#### [Provided information]
════

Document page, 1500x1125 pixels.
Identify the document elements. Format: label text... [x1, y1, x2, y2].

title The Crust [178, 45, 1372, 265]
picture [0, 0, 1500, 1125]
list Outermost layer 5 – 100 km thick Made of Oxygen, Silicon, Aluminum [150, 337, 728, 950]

════

#### [Written task]
Print the data above exactly.

#### [Exercise answer]
Document page, 1500x1125 pixels.
Identify the document elements. Format: label text... [x1, y1, x2, y2].

title The Crust [178, 45, 1372, 265]
picture [0, 0, 1500, 1125]
list Outermost layer 5 – 100 km thick Made of Oxygen, Silicon, Aluminum [150, 337, 728, 950]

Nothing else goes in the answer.